The host was late meeting me because the previous occupants hadn’t cleared out in time, so I sat, basking in the sun with the local prostitute. I feel bad for her. I see her every day, multiple times; I think we’re close to being on nodding terms. She has the most uncomfortable looking wedge heels — the remind me of those wild Alexander McQueen contraptions that Gaga was always wearing, but a very watered down generic version. Her hair is flat ironed within an inch of its life and she just looks so upset. I’d be, too, I suppose, strutting up and down the street in this weather in a skintight pleather skirt. Poor thing.
Finally the host came out and led me to the apartment. It’s not my favorite. Here’s how I feel about it:
After unpacking my bags, I went off to do a bit of shopping. Everything is cheaper than back in Paris, so that was a delight. Something that wasn’t delightful is the state of the baguette in this city. The people of Nice prefer them undercooked and short. They’re awful. It took me an entire week of bakery hunting to find one that is actually any good.

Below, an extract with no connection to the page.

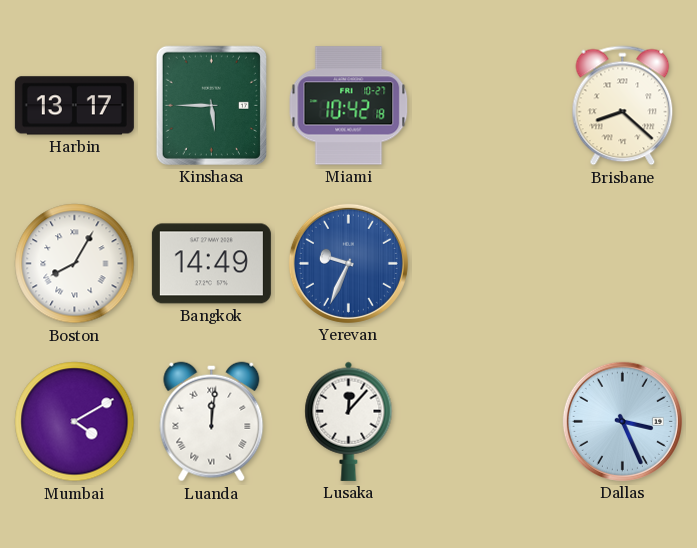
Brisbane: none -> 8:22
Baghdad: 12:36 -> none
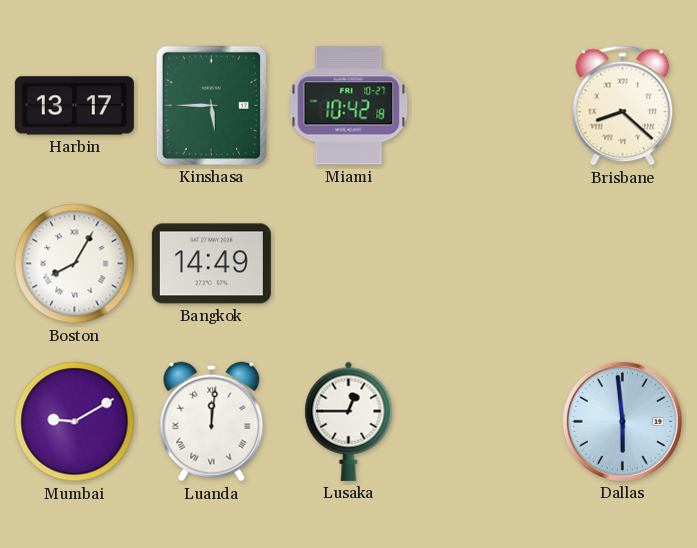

Exhausted, I passed out, feeling a bit depressed. I really wasn’t sure where I was, and I certainly wasn’t in Paris, so that didn’t make me happy at all. Also, it’s so incredibly hot here. I’m on the seventh floor without air conditioning and a twenty-five year old fan. I had a joke to tell, but it was inappropriate, so make up your own. I saw a guy wearing a galabeya on the bus, and I was obsessed with them back in Egypt. I need to get one of my own. Everything could breathe! I only packed black clothing…not my smartest move.
The next day, I was still not adjusted to anything. I hadn’t quite learned that you don’t really need to leave your apartment before four o’clock in the afternoon. It’s too hot earlier and you’ll fry. So I sweat off forty-five pounds while exploring the streets.
I found some interesting shops and finally found a hairbrush after an afternoon’s search. I still don’t understand why it was so hard to find! I went in pharmacies and shops and even hair salons! They had all the hairspray I could ever want but no brushes. It was ridiculous.
The Place Massena is a big open square where people luxuriate in the sun or bop into the shops. There’s free wifi and an outlet of the Galeries Lafayette there, so I’m a fan. Inside that wonderful department store is a kiosk that sells Pierre Hermé macarons, and it was at that moment, biting into an incredible grapefruit macaron, that I knew I’d be okay here.
The weather cools down to bearable levels in the afternoons, so I continued my explorations after nearly dying back at the apartment. The ELEVATOR STOPPED. So did my heart.
Here’s the elevator:
Here’s me in the elevator:
It was horrible. But it finally started moving again and I ran out onto the streets.